New construction PVC specifications for Lexington restaurant buildings should include proper curb height specifications for all kitchen exhaust equipment — a minimum 8-inch curb is standard, and we recommend 12 inches on equipment with high exhaust volumes to keep the discharge point above the membrane surface. Grease traps on exhaust outlets and properly designed exhaust clearance zones with PVC walkway pads that can be easily cleaned are details that matter for long-term membrane performance on food-service buildings. A PVC membrane specified correctly and maintained with attention to the exhaust zone is the lowest-maintenance roofing solution for Lexington's restaurant building stock.
Questions Owners Ask
Why does grease exhaust damage EPDM and TPO but not PVC?
EPDM is a rubber membrane that swells when exposed to animal fats and petroleum-based oils — the chemical composition of cooking grease causes the EPDM polymer chains to absorb the oils and lose their structural integrity. TPO is more resistant than EPDM but still susceptible to grease degradation over time. PVC's polymer chemistry is inherently resistant to the fats and oils in commercial cooking exhaust, making it the appropriate specification anywhere kitchen exhaust contacts the membrane surface.

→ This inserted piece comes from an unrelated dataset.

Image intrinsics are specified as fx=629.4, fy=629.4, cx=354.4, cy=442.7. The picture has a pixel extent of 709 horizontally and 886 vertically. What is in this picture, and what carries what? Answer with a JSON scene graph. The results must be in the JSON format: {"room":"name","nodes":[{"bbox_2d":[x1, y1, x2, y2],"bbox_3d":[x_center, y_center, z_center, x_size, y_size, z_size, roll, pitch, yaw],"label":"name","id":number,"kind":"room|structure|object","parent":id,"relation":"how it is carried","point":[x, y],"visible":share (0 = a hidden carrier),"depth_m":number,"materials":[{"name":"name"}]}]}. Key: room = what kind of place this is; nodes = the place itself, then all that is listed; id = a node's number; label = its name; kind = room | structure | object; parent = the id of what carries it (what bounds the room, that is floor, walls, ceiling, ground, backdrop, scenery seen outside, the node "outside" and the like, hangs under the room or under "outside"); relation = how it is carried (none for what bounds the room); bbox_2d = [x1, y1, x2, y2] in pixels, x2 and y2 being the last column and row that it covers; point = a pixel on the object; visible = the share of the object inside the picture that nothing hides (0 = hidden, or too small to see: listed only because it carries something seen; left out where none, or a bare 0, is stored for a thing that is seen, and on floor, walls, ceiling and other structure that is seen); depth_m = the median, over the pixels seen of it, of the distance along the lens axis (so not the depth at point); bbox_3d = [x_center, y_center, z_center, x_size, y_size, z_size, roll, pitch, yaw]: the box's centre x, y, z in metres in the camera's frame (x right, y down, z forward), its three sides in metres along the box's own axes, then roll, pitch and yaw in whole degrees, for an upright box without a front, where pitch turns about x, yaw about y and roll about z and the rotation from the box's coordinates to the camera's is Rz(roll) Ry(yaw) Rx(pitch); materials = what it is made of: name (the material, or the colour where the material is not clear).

Does every restaurant building in Lexington need PVC roofing?
The PVC specification is most critical in the area immediately surrounding kitchen exhaust fans and makeup air units — typically within six to ten feet of the exhaust discharge. For a restaurant that occupies a small portion of a larger commercial building, the appropriate approach may be to specify PVC only in the kitchen exhaust zone and a standard TPO or EPDM elsewhere, rather than specifying PVC across the entire roof. For a standalone restaurant building where the entire roof is in the exhaust influence zone, full PVC is the right specification.
How long does a PVC roof last on a restaurant building?

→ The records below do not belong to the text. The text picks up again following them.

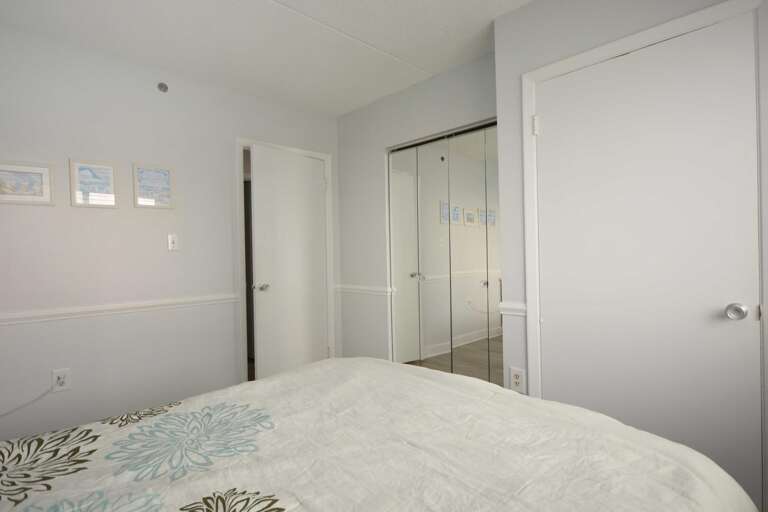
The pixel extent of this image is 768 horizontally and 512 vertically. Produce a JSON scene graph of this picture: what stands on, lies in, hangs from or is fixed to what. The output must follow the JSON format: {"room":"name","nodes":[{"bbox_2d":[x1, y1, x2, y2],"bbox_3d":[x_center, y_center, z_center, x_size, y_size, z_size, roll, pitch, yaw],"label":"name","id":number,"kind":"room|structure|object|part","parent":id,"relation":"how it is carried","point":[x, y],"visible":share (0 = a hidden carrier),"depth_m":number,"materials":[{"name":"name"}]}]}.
{"room":"bedroom","nodes":[
{"label":"bedroom","id":0,"kind":"room"},
{"bbox_2d":[1,18,341,450],"bbox_3d":[-1.474,-0.051,2.839,3.117,2.409,0.117,-1,0,-44],"label":"left wall","id":1,"kind":"structure","parent":0,"point":[90,212],"depth_m":2.57,"materials":[{"name":"white paint"}]},
{"bbox_2d":[0,160,53,204],"bbox_3d":[-2.017,-0.405,2.248,0.291,0.232,0.019,-1,0,-44],"label":"framed picture","id":2,"kind":"object","parent":1,"relation":"attached to","point":[41,178],"visible":0.99,"depth_m":2.26,"materials":[{"name":"white paper"}]},
{"bbox_2d":[51,368,70,392],"bbox_3d":[-1.855,0.715,2.334,0.082,0.125,0.012,-1,0,-44],"label":"wall socket","id":3,"kind":"object","parent":1,"relation":"attached to","point":[66,379],"visible":0.93,"depth_m":2.33,"materials":[{"name":"white plastic"}]},
{"bbox_2d":[0,385,55,418],"bbox_3d":[-2.069,0.813,2.095,0.540,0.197,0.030,-1,0,-44],"label":"power cord","id":4,"kind":"object","parent":3,"relation":"attached to","point":[5,414],"visible":0.99,"depth_m":2.22,"materials":[{"name":"white plastic"}]},
{"bbox_2d":[69,158,117,207],"bbox_3d":[-1.780,-0.443,2.486,0.235,0.284,0.018,-1,0,-44],"label":"framed picture","id":5,"kind":"object","parent":1,"relation":"attached to","point":[99,169],"visible":0.99,"depth_m":2.48,"materials":[{"name":"white"}]},
{"bbox_2d":[0,292,237,326],"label":"chair rail","id":6,"kind":"object","parent":1,"relation":"attached to","point":[83,314],"visible":0.86,"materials":[{"name":"white paint"}]},
{"bbox_2d":[132,162,174,209],"bbox_3d":[-1.539,-0.463,2.713,0.248,0.292,0.019,-1,0,-44],"label":"framed picture","id":7,"kind":"object","parent":1,"relation":"attached to","point":[166,178],"visible":0.99,"depth_m":2.71},
{"bbox_2d":[157,82,168,92],"bbox_3d":[-1.481,-1.133,2.722,0.062,0.063,0.027,-1,0,-44],"label":"sprinkler head","id":8,"kind":"object","parent":1,"relation":"attached to","point":[161,85],"visible":0.98,"depth_m":2.72},
{"bbox_2d":[167,233,178,250],"bbox_3d":[-1.438,-0.093,2.772,0.071,0.116,0.017,-1,0,-44],"label":"light switch","id":9,"kind":"object","parent":1,"relation":"attached to","point":[172,241],"visible":0.98,"depth_m":2.77,"materials":[{"name":"white plastic"}]},
{"bbox_2d":[236,138,335,381],"bbox_3d":[-0.835,0.109,3.459,0.900,2.069,0.139,-1,0,-44],"label":"door frame","id":10,"kind":"structure","parent":1,"relation":"attached to","point":[325,157],"depth_m":3.18,"materials":[{"name":"white paint"}]},
{"bbox_2d":[249,145,327,378],"bbox_3d":[-0.760,0.145,3.401,0.782,2.010,0.163,-1,0,-44],"label":"open door","id":11,"kind":"structure","parent":10,"relation":"attached to","point":[260,214],"depth_m":3.34,"materials":[{"name":"white paint"}]},
{"bbox_3d":[-0.955,0.249,3.184,0.100,0.064,0.116,-1,0,-44],"label":"doorknob","id":12,"kind":"part","parent":11,"relation":"part of","materials":[{"name":"silver metal"}]},
{"bbox_2d":[0,0,542,115],"bbox_3d":[-0.529,-1.330,2.359,4.109,0.098,5.711,-1,0,-44],"label":"ceiling","id":13,"kind":"structure","parent":0,"point":[341,111],"depth_m":2.38,"materials":[{"name":"white paint"}]},
{"bbox_2d":[336,50,497,366],"bbox_3d":[0.244,-0.099,3.173,0.117,2.450,1.823,-1,0,-44],"label":"closet wall","id":14,"kind":"structure","parent":0,"point":[349,118],"depth_m":3.41,"materials":[{"name":"paint"}]},
{"bbox_2d":[334,283,393,295],"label":"chair rail","id":15,"kind":"object","parent":14,"relation":"attached to","point":[367,288],"visible":0.81,"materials":[{"name":"white paint"}]},
{"bbox_2d":[388,121,500,385],"bbox_3d":[0.449,0.133,2.918,0.082,1.993,1.159,-1,0,-44],"label":"mirrored closet door","id":16,"kind":"structure","parent":14,"relation":"in","point":[451,164],"depth_m":2.86,"materials":[{"name":"mirror"}]},
{"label":"knob","id":17,"kind":"part","parent":16,"relation":"part of","materials":[{"name":"silver metal"}]},
{"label":"mirror panel","id":18,"kind":"part","parent":16,"relation":"part of","materials":[{"name":"mirror"}]},
{"bbox_2d":[492,0,767,511],"bbox_3d":[1.471,-0.108,1.719,0.465,2.419,1.857,-1,0,-44],"label":"right wall","id":19,"kind":"structure","parent":0,"point":[532,8],"depth_m":2.10,"materials":[{"name":"white paint"}]},
{"bbox_2d":[498,301,527,316],"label":"chair rail","id":20,"kind":"object","parent":19,"relation":"attached to","point":[523,308],"visible":0.46,"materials":[{"name":"white paint"}]},
{"bbox_2d":[509,366,525,392],"bbox_3d":[0.717,0.665,2.182,0.009,0.126,0.081,-1,0,-44],"label":"wall socket","id":21,"kind":"object","parent":19,"relation":"attached to","point":[517,378],"visible":0.97,"depth_m":2.18,"materials":[{"name":"white plastic"}]},
{"bbox_2d":[520,0,767,467],"bbox_3d":[1.110,0.074,1.802,0.125,2.100,0.966,-1,0,-44],"label":"door frame","id":22,"kind":"structure","parent":19,"relation":"attached to","point":[680,20],"depth_m":1.72,"materials":[{"name":"white paint"}]},
{"bbox_2d":[529,10,761,500],"bbox_3d":[1.069,0.110,1.761,0.103,2.036,0.829,-1,0,-44],"label":"door","id":23,"kind":"structure","parent":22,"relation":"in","point":[555,370],"depth_m":1.69,"materials":[{"name":"white paint"}]},
{"bbox_3d":[1.322,0.212,1.534,0.064,0.060,0.064,-1,0,-44],"label":"doorknob","id":24,"kind":"part","parent":23,"relation":"part of","materials":[{"name":"silver metal"}]},
{"label":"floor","id":25,"kind":"structure","parent":0,"visible":0},
{"bbox_2d":[0,356,762,511],"bbox_3d":[-0.316,0.536,0.829,2.186,1.163,1.813,-1,0,-44],"label":"bed","id":26,"kind":"object","parent":25,"relation":"on","point":[322,364],"visible":0.99,"depth_m":0.96,"materials":[{"name":"white fabric"}]}
]}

A well-specified 60-mil PVC membrane with regular maintenance should deliver 20 to 25 years of service on a food-service building. Actual performance depends on membrane thickness, manufacturer quality, seam execution, and the exhaust zone maintenance program. Thin PVC membranes (45-mil) in high-exhaust environments typically underperform — we specify 60-mil minimum on all commercial PVC applications in Lexington.

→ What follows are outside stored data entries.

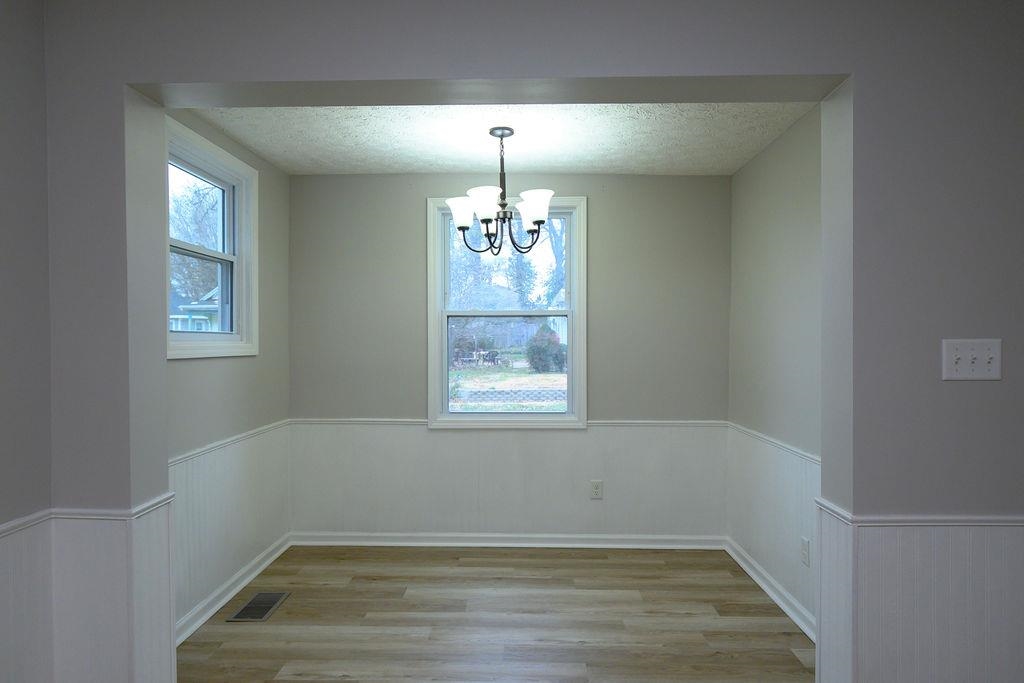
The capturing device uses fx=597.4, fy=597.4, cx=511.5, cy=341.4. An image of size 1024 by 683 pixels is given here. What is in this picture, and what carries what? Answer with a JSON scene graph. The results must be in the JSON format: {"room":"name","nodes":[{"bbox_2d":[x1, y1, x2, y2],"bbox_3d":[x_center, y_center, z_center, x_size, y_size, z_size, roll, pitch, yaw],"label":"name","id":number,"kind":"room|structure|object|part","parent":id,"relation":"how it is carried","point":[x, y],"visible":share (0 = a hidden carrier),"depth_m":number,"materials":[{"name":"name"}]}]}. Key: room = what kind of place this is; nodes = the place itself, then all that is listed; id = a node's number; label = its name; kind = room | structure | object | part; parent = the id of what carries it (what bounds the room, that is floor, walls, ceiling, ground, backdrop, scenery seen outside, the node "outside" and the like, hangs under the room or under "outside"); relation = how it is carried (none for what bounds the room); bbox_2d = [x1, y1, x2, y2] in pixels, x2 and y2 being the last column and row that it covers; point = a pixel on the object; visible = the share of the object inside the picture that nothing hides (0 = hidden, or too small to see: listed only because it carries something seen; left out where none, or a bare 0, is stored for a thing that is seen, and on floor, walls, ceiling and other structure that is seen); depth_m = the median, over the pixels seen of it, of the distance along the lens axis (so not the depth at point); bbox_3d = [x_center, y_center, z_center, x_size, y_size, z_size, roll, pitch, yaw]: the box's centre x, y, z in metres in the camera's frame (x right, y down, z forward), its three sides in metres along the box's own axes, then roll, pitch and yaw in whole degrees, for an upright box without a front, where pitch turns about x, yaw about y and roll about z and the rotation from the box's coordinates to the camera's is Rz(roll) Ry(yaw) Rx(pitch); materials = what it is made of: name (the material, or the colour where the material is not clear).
{"room":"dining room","nodes":[
{"label":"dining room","id":0,"kind":"room"},
{"bbox_2d":[0,0,53,682],"bbox_3d":[-1.536,0.142,0.056,0.161,2.589,3.950,0,1,2],"label":"left front wall","id":1,"kind":"structure","parent":0,"point":[3,72],"depth_m":1.74,"materials":[{"name":"grey paint"}]},
{"bbox_2d":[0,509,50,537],"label":"chair rail","id":2,"kind":"object","parent":1,"relation":"attached to","point":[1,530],"visible":0.79,"depth_m":1.76,"materials":[{"name":"white paint"}]},
{"bbox_2d":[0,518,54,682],"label":"wainscoting","id":3,"kind":"structure","parent":1,"relation":"attached to","point":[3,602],"depth_m":1.78,"materials":[{"name":"white paint"}]},
{"bbox_2d":[165,112,291,639],"bbox_3d":[-1.589,0.119,3.097,0.165,2.451,1.950,0,1,2],"label":"left wall","id":4,"kind":"structure","parent":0,"point":[201,367],"depth_m":3.32,"materials":[{"name":"paint"}]},
{"bbox_2d":[166,118,257,357],"bbox_3d":[-1.571,-0.453,2.998,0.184,1.051,0.973,0,1,2],"label":"window","id":5,"kind":"structure","parent":4,"relation":"in","point":[237,182],"depth_m":3.19,"materials":[{"name":"white"}]},
{"bbox_2d":[170,420,288,466],"bbox_3d":[-1.488,0.534,3.052,0.027,0.048,2.152,0,1,2],"label":"chair rail","id":6,"kind":"object","parent":4,"relation":"attached to","point":[189,455],"visible":0.45,"depth_m":3.06,"materials":[{"name":"white paint"}]},
{"bbox_2d":[170,426,290,632],"bbox_3d":[-1.510,0.918,3.045,0.009,0.751,1.933,0,1,2],"label":"wainscoting","id":7,"kind":"structure","parent":4,"relation":"attached to","point":[207,512],"depth_m":3.13,"materials":[{"name":"white paint"}]},
{"bbox_2d":[175,534,292,644],"bbox_3d":[-1.486,1.303,3.079,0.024,0.083,1.722,0,1,2],"label":"baseboard","id":8,"kind":"structure","parent":4,"relation":"attached to","point":[189,632],"depth_m":3.10,"materials":[{"name":"white paint"}]},
{"bbox_2d":[173,544,817,682],"bbox_3d":[0.572,1.425,0.605,5.163,0.112,6.950,0,1,2],"label":"floor","id":9,"kind":"structure","parent":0,"point":[347,682],"depth_m":2.85,"materials":[{"name":"brown wood"}]},
{"bbox_2d":[226,591,289,622],"bbox_3d":[-1.282,1.344,3.041,0.186,0.006,0.332,0,1,2],"label":"floor vent","id":10,"kind":"object","parent":9,"relation":"in","point":[267,608],"visible":0.98,"depth_m":3.02,"materials":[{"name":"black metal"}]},
{"bbox_2d":[182,104,819,176],"bbox_3d":[-0.058,-1.131,2.993,3.153,0.126,2.048,0,1,2],"label":"ceiling","id":11,"kind":"structure","parent":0,"point":[554,160],"depth_m":3.13,"materials":[{"name":"white paint"}]},
{"bbox_2d":[443,126,554,255],"bbox_3d":[-0.063,-0.755,3.040,0.562,0.626,0.555,0,1,2],"label":"chandelier","id":12,"kind":"object","parent":11,"relation":"hanging from","point":[540,214],"visible":1,"depth_m":2.99,"materials":[{"name":"metal"}]},
{"bbox_3d":[-0.249,-0.642,2.981,0.144,0.126,0.144,0,1,2],"label":"shade","id":13,"kind":"part","parent":12,"relation":"part of","materials":[{"name":"white glass"}]},
{"bbox_3d":[-0.127,-0.652,2.838,0.151,0.125,0.153,0,1,2],"label":"shade","id":14,"kind":"part","parent":12,"relation":"part of","materials":[{"name":"white glass"}]},
{"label":"shade","id":15,"kind":"part","parent":12,"relation":"part of","materials":[{"name":"glass"}]},
{"bbox_3d":[0.106,-0.648,2.901,0.156,0.127,0.154,0,1,2],"label":"shade","id":16,"kind":"part","parent":12,"relation":"part of","materials":[{"name":"white glass"}]},
{"bbox_2d":[286,172,729,541],"bbox_3d":[-0.027,0.113,3.982,3.055,2.460,0.167,0,1,2],"label":"back wall","id":17,"kind":"structure","parent":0,"point":[602,210],"depth_m":3.90,"materials":[{"name":"grey paint"}]},
{"bbox_2d":[425,196,585,427],"bbox_3d":[-0.033,-0.192,3.977,1.033,1.514,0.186,0,1,2],"label":"window","id":18,"kind":"structure","parent":17,"relation":"in","point":[574,295],"depth_m":3.95,"materials":[{"name":"white"}]},
{"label":"sash","id":19,"kind":"part","parent":18,"relation":"part of","materials":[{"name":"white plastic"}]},
{"bbox_2d":[289,531,726,549],"bbox_3d":[-0.029,1.291,3.889,2.800,0.083,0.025,0,1,2],"label":"baseboard","id":20,"kind":"structure","parent":17,"relation":"attached to","point":[393,542],"depth_m":3.89,"materials":[{"name":"white paint"}]},
{"bbox_2d":[290,422,726,537],"bbox_3d":[-0.035,0.908,3.902,2.873,0.750,0.010,0,1,2],"label":"wainscoting","id":21,"kind":"structure","parent":17,"relation":"attached to","point":[459,435],"depth_m":3.90,"materials":[{"name":"white paint"}]},
{"bbox_2d":[590,479,602,499],"bbox_3d":[0.549,0.958,3.879,0.075,0.120,0.009,0,1,2],"label":"wall socket","id":22,"kind":"object","parent":21,"relation":"attached to","point":[596,488],"visible":0.99,"depth_m":3.88,"materials":[{"name":"white plastic"}]},
{"bbox_2d":[289,418,728,427],"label":"chair rail","id":23,"kind":"object","parent":17,"relation":"attached to","point":[658,423],"visible":0.53,"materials":[{"name":"white paint"}]},
{"bbox_2d":[43,0,1023,682],"bbox_3d":[0.796,0.117,1.874,4.754,2.486,0.194,0,1,2],"label":"front wall","id":24,"kind":"structure","parent":0,"point":[766,70],"depth_m":1.78,"materials":[{"name":"paint"}]},
{"bbox_2d":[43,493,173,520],"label":"chair rail","id":25,"kind":"object","parent":24,"relation":"attached to","point":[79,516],"visible":0.47,"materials":[{"name":"white paint"}]},
{"bbox_2d":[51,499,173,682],"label":"wainscoting","id":26,"kind":"structure","parent":24,"relation":"attached to","point":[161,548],"depth_m":1.86,"materials":[{"name":"white paint"}]},
{"bbox_2d":[814,511,1023,682],"bbox_3d":[1.810,0.911,1.771,1.598,0.760,0.011,0,1,2],"label":"wainscoting","id":27,"kind":"structure","parent":24,"relation":"attached to","point":[922,658],"depth_m":1.78,"materials":[{"name":"white paint"}]},
{"bbox_2d":[815,497,1023,527],"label":"chair rail","id":28,"kind":"object","parent":24,"relation":"attached to","point":[984,518],"visible":0.67,"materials":[{"name":"white paint"}]},
{"bbox_2d":[942,338,1001,380],"bbox_3d":[1.336,0.052,1.725,0.162,0.120,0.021,0,1,2],"label":"light switch","id":29,"kind":"object","parent":24,"relation":"attached to","point":[994,375],"visible":0.98,"depth_m":1.73,"materials":[{"name":"white plastic"}]},
{"bbox_2d":[727,105,824,638],"bbox_3d":[1.460,0.122,3.017,0.154,2.442,1.928,0,1,2],"label":"right wall","id":30,"kind":"structure","parent":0,"point":[770,152],"depth_m":3.10,"materials":[{"name":"paint"}]},
{"bbox_2d":[725,538,815,641],"bbox_3d":[1.373,1.305,3.006,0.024,0.084,1.820,0,1,2],"label":"baseboard","id":31,"kind":"structure","parent":30,"relation":"attached to","point":[794,616],"depth_m":3.11,"materials":[{"name":"white paint"}]},
{"bbox_2d":[726,429,818,628],"bbox_3d":[1.385,0.923,2.960,0.009,0.740,1.879,0,1,2],"label":"wainscoting","id":32,"kind":"structure","parent":30,"relation":"attached to","point":[796,568],"depth_m":3.14,"materials":[{"name":"white paint"}]},
{"bbox_2d":[800,537,810,566],"bbox_3d":[1.385,0.990,2.824,0.009,0.119,0.074,0,1,2],"label":"wall socket","id":33,"kind":"object","parent":32,"relation":"attached to","point":[804,542],"visible":0.98,"depth_m":2.81,"materials":[{"name":"white plastic"}]},
{"bbox_2d":[728,422,819,464],"bbox_3d":[1.368,0.534,2.919,0.027,0.049,1.996,0,1,2],"label":"chair rail","id":34,"kind":"object","parent":30,"relation":"attached to","point":[806,455],"visible":0.41,"depth_m":3.05,"materials":[{"name":"white paint"}]},
{"label":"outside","id":35,"kind":"structure","parent":0,"visible":0},
{"bbox_2d":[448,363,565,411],"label":"ground","id":36,"kind":"structure","parent":35,"point":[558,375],"materials":[{"name":"green plant"}]},
{"bbox_2d":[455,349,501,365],"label":"patio furniture","id":37,"kind":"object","parent":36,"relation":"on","point":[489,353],"visible":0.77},
{"bbox_2d":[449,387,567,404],"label":"retaining wall","id":38,"kind":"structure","parent":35,"point":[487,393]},
{"label":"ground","id":39,"kind":"structure","parent":35,"visible":0},
{"bbox_2d":[168,285,218,331],"label":"house","id":40,"kind":"structure","parent":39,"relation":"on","point":[175,327],"materials":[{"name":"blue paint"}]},
{"bbox_2d":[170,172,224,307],"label":"tree","id":41,"kind":"object","parent":39,"relation":"on","point":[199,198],"visible":0.31,"materials":[{"name":"plant"}]},
{"bbox_2d":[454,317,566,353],"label":"fence","id":42,"kind":"object","parent":39,"relation":"on","point":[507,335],"visible":0.39,"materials":[{"name":"wood"}]},
{"bbox_2d":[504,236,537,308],"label":"tree","id":43,"kind":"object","parent":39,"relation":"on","point":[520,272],"visible":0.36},
{"bbox_2d":[526,324,566,372],"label":"bush","id":44,"kind":"object","parent":39,"relation":"on","point":[546,347],"visible":0.88,"materials":[{"name":"green plant"}]},
{"bbox_2d":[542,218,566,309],"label":"tree","id":45,"kind":"object","parent":39,"relation":"on","point":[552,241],"visible":0.29,"materials":[{"name":"green plant"}]}
]}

Can PVC be repaired if it's damaged?
Yes. PVC membrane repairs use the same hot-air welding process as new installation — a PVC patch welded over the damaged area creates a bond that is as strong as the original membrane. PVC is one of the more repair-friendly single-ply membranes because the thermoplastic chemistry that makes it weldable at installation also makes it weldable for repairs throughout its service life.
My retail center has multiple food-service tenants — how do I manage the roof membrane in exhaust zones?
The most effective approach is to inspect exhaust zones annually as part of your maintenance program, clean accumulated grease deposits from the membrane surface, and monitor PVC condition in high-exhaust areas for any surface chalking or stiffening that indicates plasticizer depletion. Ensure that any new exhaust equipment installations by incoming tenants are reviewed for curb height and exhaust clearance compliance before the kitchen opens. A tenant who installs a new exhaust hood without proper curb height can damage a membrane in a single busy season.